As the World Cup kicks off in Germany, mathematicians say they have proved one of soccer's classic clichés — the idea that when a team scores, the resulting confidence boost helps players romp to victory with a flurry of goals.

On a roll: Germany put four goals past Costa Rica at the World Cup. Credit: P. HUGUEN/AFP/GETTY

Although often seen as wishful thinking rather than football fact, such goal fever can be seen in football results stretching back decades, says mathematician Martin Weigel of Heriot-Watt University in Edinburgh, UK.

Much research has been geared towards improving tactics and understanding fan behaviour, but little has been done on factors affecting the distribution of final scores. Small studies carried out since the 1950s have generally assumed that a team has a set chance of scoring in a game — this depends on various factors and remains roughly constant throughout a match. This produces a ‘normal’ distribution of final scores, like a symmetrical bell-curve.

But when Weigel and his colleagues at Germany's University of Leipzig examined results from the German men's and women's league (about 22,000 games) and from the finals of all previous World Cup tournaments (3,400 matches), they found that the scores didn't fit such a distribution: high-scoring games happened far too often.

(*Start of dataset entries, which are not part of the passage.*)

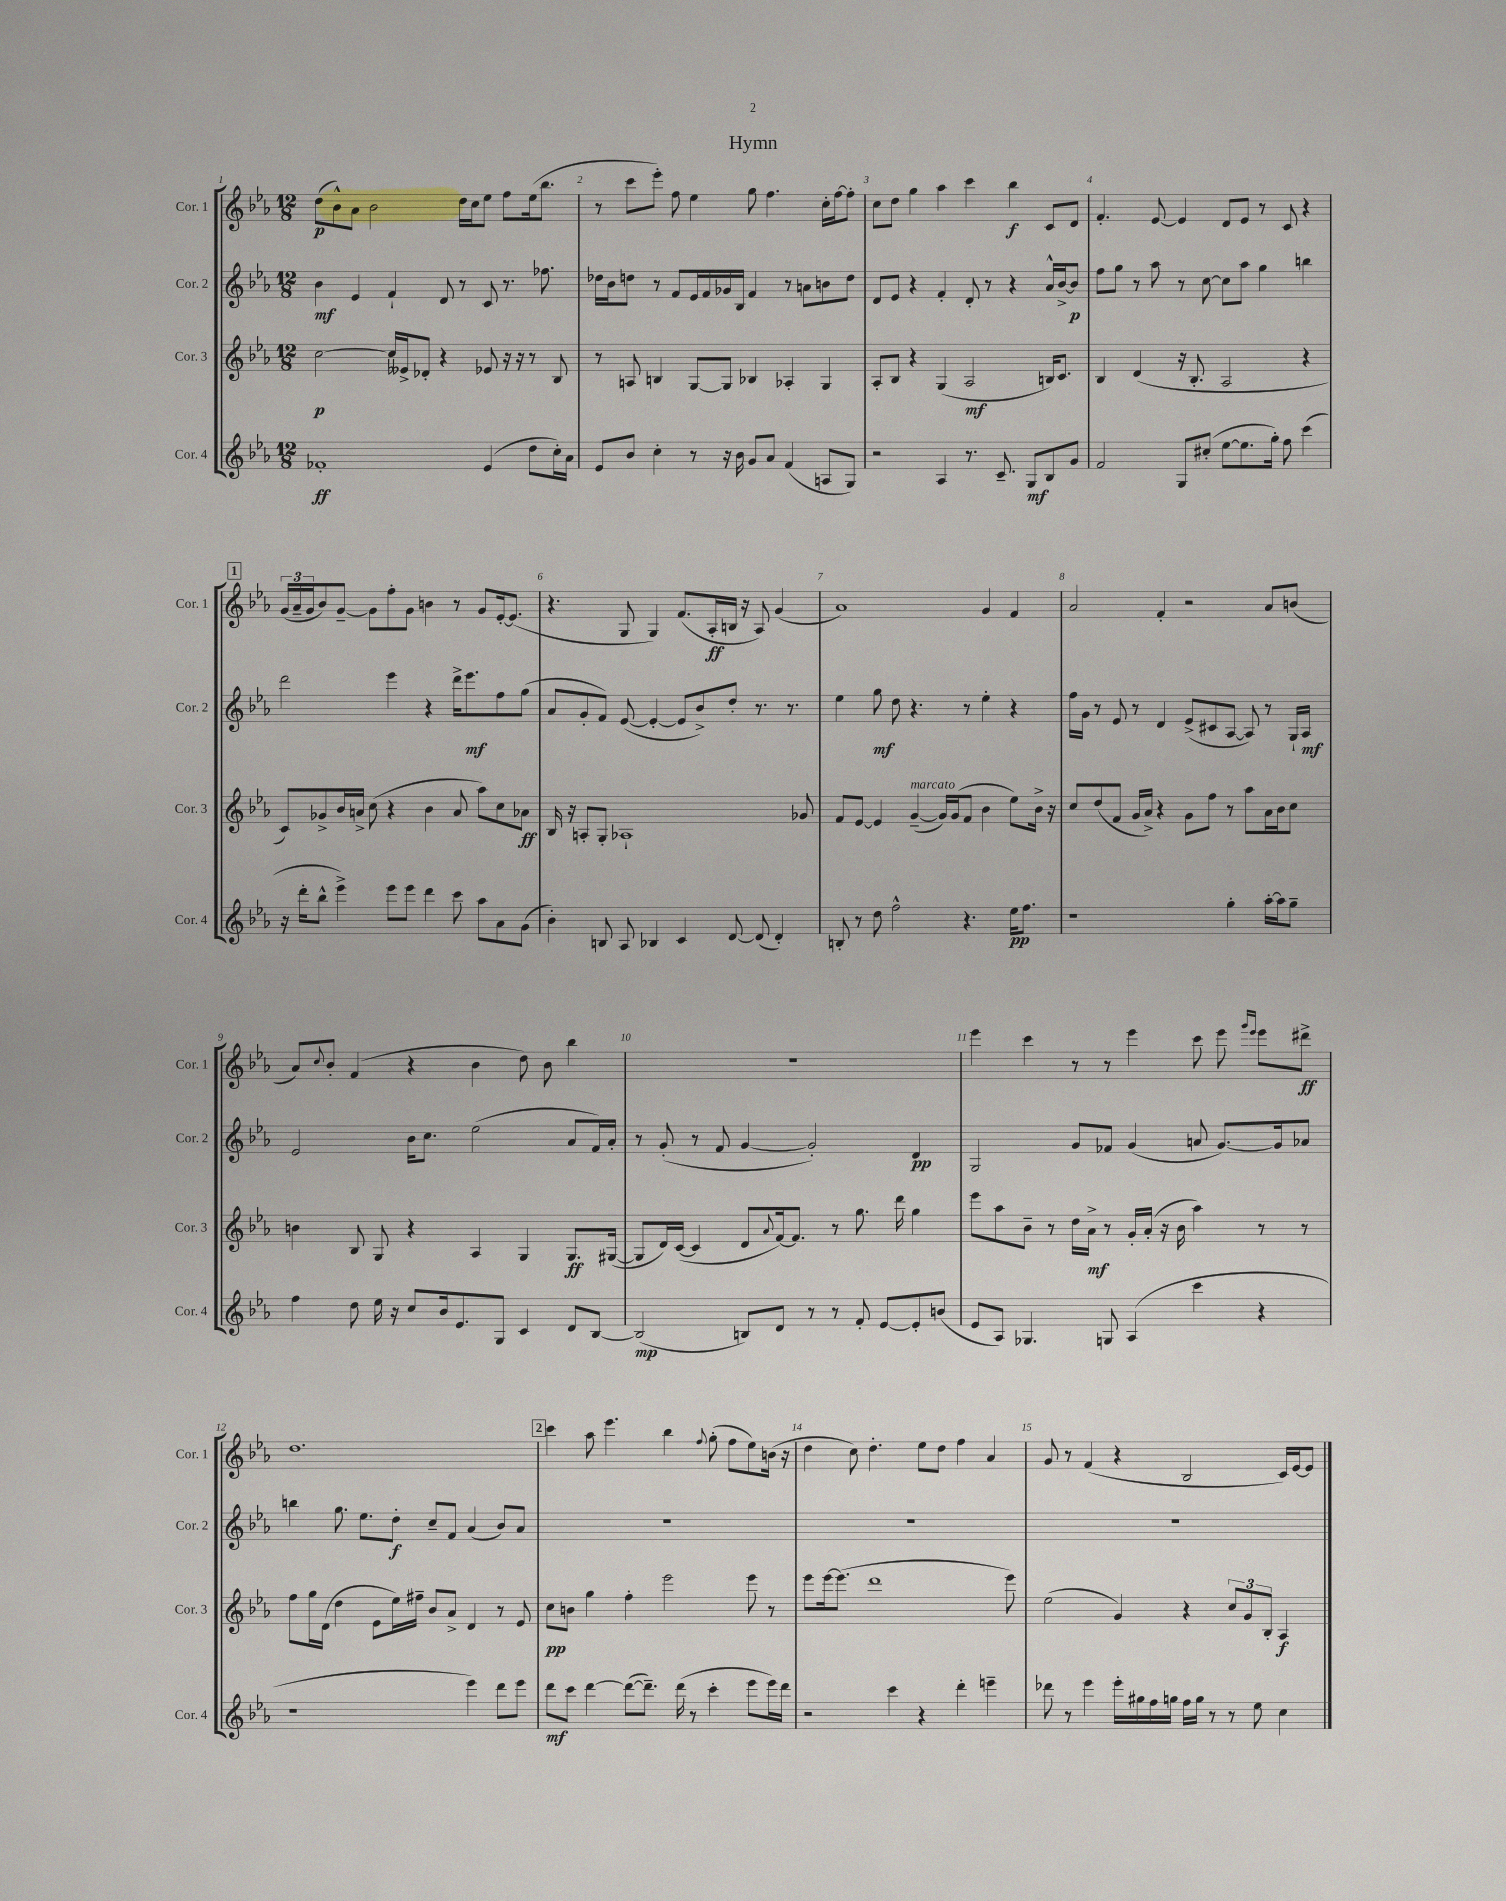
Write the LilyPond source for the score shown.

\header { title = "Hymn" }
<<
\new StaffGroup <<
\new Staff = "s0" \with { instrumentName = "Cor. 1" shortInstrumentName = "Cor. 1" } {
    \clef treble \key ees \major \numericTimeSignature \time 12/8
    d''8\p( bes'8-^) aes'8 bes'2 d''16 c''16 ees''8 f''8 ees''16( bes''8. |
    r8 c'''8 ees'''8-.) f''8 ees''4 g''8 f''4. c''16-. f''16~ f''8-. |
    c''8 d''8 g''4 aes''4 c'''4 bes''4\f c'8 d'8 |
    f'4.-. ees'8~ ees'4 d'8 ees'8 r8 c'8 r4 |
    \mark \markup { \box "1" } \tuplet 3/2 { g'16( aes'16-- g'16 } bes'8) g'8~-- g'8 f''8-. g'8 b'4 r8 g'8 ees'16~-. ees'8.( |
    r4. g8 g4) f'8.( aes16-.\ff b16 r16 aes8) g'4( |
    aes'1) g'4 f'4 |
    aes'2 f'4-. r2 aes'8 b'8( |
    aes'8) \appoggiatura { c''8 } bes'8-. f'4( r4 bes'4 d''8) bes'8 bes''4 |
    R1. |
    ees'''4 c'''4 r8 r8 ees'''4 c'''8 ees'''8 \grace { g'''16 ees'''16 } ees'''8 dis'''8->\ff |
    d''1. |
    \mark \markup { \box "2" } c'''4 aes''8 ees'''4. bes''4 \appoggiatura { f''8 } g''8-.( f''8 ees''8) b'16( r16 |
    d''4 c''8) d''4.-. ees''8 d''8 f''4 aes'4 |
    g'8 r8 f'4( r4 bes2 c'16) ees'16~ ees'8 \bar "|." |
}
\new Staff = "s1" \with { instrumentName = "Cor. 2" shortInstrumentName = "Cor. 2" } {
    \clef treble \key ees \major \numericTimeSignature \time 12/8
    bes'4\mf ees'4 f'4-! d'8 r8 c'8 r8. fes''8. |
    des''16 bes'16 d''8 r8 f'8 ees'16 f'16 ges'16 bes16 f'4 r8 a'8 b'8 d''8 |
    d'8 ees'8 r4 f'4-. d'8-. r8 r4 aes'16-^ bes'16~-> bes'8\p |
    f''8 g''8 r8 aes''8 r8 c''8~ c''8 aes''8 g''4 b''4 |
    \mark \markup { \box "1" } d'''2 ees'''4 r4 d'''16-> ees'''8.\mf f''8 g''8( |
    aes'8 g'8-. f'8) ees'8~( ees'4~-. ees'8 bes'8->) d''8-. r8. r8. |
    ees''4 g''8\mf d''8 r4. r8 ees''4-. r4 |
    f''16 g'16 r8 ees'8 r8 d'4 ees'8->( cis'8 aes8~ aes8) r8 g16-! aes16\mf |
    ees'2 bes'16 c''8. ees''2( aes'8 f'16) aes'16-. |
    r8 g'8-.( r8 f'8 g'4~ g'2-.) d'4\pp |
    g2 g'8 fes'8 g'4( a'8 g'8.~) g'16 aes'8 |
    b''4 g''8. ees''8. d''8-.\f c''8-- f'8 aes'4( bes'8) aes'8 |
    \mark \markup { \box "2" } R1. |
    R1. |
    R1. \bar "|." |
}
\new Staff = "s2" \with { instrumentName = "Cor. 3" shortInstrumentName = "Cor. 3" } {
    \clef treble \key ees \major \numericTimeSignature \time 12/8
    c''2~\p c''16 eeses'16-> des'8-. r4 ees'8 r16 r16 r8 bes8 |
    r8 a8 b4 g8~ g8 bes4 aes4-. g4 |
    aes8-. bes8 r4 g4( aes2\mf b16) c'8. |
    bes4 d'4( r16 bes8.-. aes2 r4 |
    \mark \markup { \box "1" } c'8) ges'8-> bes'16 a'16-> c''8( r4 bes'4 a'8 aes''8) c''8 aes'8\ff |
    bes16 r16 a8-. g8-. aes1-! ges'8 |
    f'8 ees'8~ ees'4 g'4~--^\markup { \italic "marcato" }( g'16) g'16( f'8 bes'4 ees''8) bes'16-> r16 |
    c''8 d''8( f'8 g'16 aes'16->) r4 g'8 f''8 r8 aes''8 aes'16 bes'16 c''8 |
    b'4 bes8 g8 r4 aes4 g4 g8.\ff gis16~( |
    gis8 d'16) c'16~( c'4 d'8 \appoggiatura { aes'8 } f'16~) f'8. r8 g''8. d'''16 g''4 |
    ees'''8 aes''8 bes'8-- r8 d''16 aes'16->\mf r8 g'16-. aes'16-.( r16 bes'16 aes''4) r8 r8 |
    f''8 g''16 d'16( d''4 ees'8 ees''16) fis''16-- bes'8 aes'8-> d'4 r8 ees'8 |
    \mark \markup { \box "2" } c''8\pp b'8 g''4 f''4-. ees'''2 ees'''8 r8 |
    ees'''8 ees'''16~ ees'''8.( d'''1 ees'''8) |
    ees''2( g'4) r4 \tuplet 3/2 { c''8 g'8 bes8-. } aes4\f \bar "|." |
}
\new Staff = "s3" \with { instrumentName = "Cor. 4" shortInstrumentName = "Cor. 4" } {
    \clef treble \key ees \major \numericTimeSignature \time 12/8
    fes'1-.\ff ees'4( d''8 c''16-.) aes'16 |
    ees'8 bes'8 c''4-. r8 r16 bes'16 g'8 aes'8 f'4( a8 g8) |
    r2 aes4 r8. c'8.-- g8\mf bes8 g'8 |
    f'2 g8 cis''8-.( ees''8~ ees''8. g''16-.) f''8 c'''4( |
    \mark \markup { \box "1" } r16 d'''16-. bes''8-^ ees'''4->) ees'''8 ees'''8 d'''4 c'''8 aes''8 aes'8 g'8( |
    bes'4-.) b8 aes8 bes4 c'4 d'8~ d'8( d'4-.) |
    b8-. r8 d''8 f''2-^ r4. ees''16\pp f''8. |
    r1 g''4-. aes''16~-. aes''16 g''8-- |
    f''4 d''8 ees''16 r16 c''8 bes'16 ees'8. g8 c'4 d'8 bes8~ |
    bes2\mp( b8) d'8 r8 r8 f'8-. ees'8~ ees'8-. b'8( |
    ees'8 aes8) ges4. g8 aes4( c'''4 r4 |
    r1 ees'''4) d'''8 ees'''8 |
    \mark \markup { \box "2" } d'''8\mf c'''8 d'''4~ d'''8~( d'''8.--) d'''16( r8 c'''4-. ees'''8 ees'''16) d'''16 |
    r2 c'''4 r4 d'''4-. e'''4-- |
    des'''8 r8 ees'''4 ees'''16-. gis''16 f''16 g''16 f''16 g''16 r8 r8 ees''8 c''4 \bar "|." |
}
>>
>>
\layout { \context { \Score \override BarNumber.break-visibility = ##(#f #t #t) barNumberVisibility = #all-bar-numbers-visible } }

This suggests that teams don't simply score a number of goals proportional to their skill, but rather are spurred on to greater heights after they score. The researchers designed a model in which a team's chances of scoring are multiplied for every goal, and found that it fitted the skewed distribution of final scores perfectly (E. Bittner, A. Nussbaumer, W. Janke & M. Weigel; preprint available at http://arxiv.org/abs/physics/0606016).

The effect is more noticeable in lower-standard leagues than in the World Cup finals, probably because in higher-quality games teams are more evenly matched and so less likely to gain a psychological upper hand. But the boost gained from scoring is likely to be stronger in football, where goals are relatively rare, than in rugby or basketball, say, where both teams would expect to score reasonably often.

Similar effects can be found in other fields, however. Statisticians refer to situations where the outcome of one experiment influences the outcome of following ones as ‘contagious distributions’. This has been seen with accidents, for example, where one mishap can make someone feel insecure and more likely to suffer further calamities.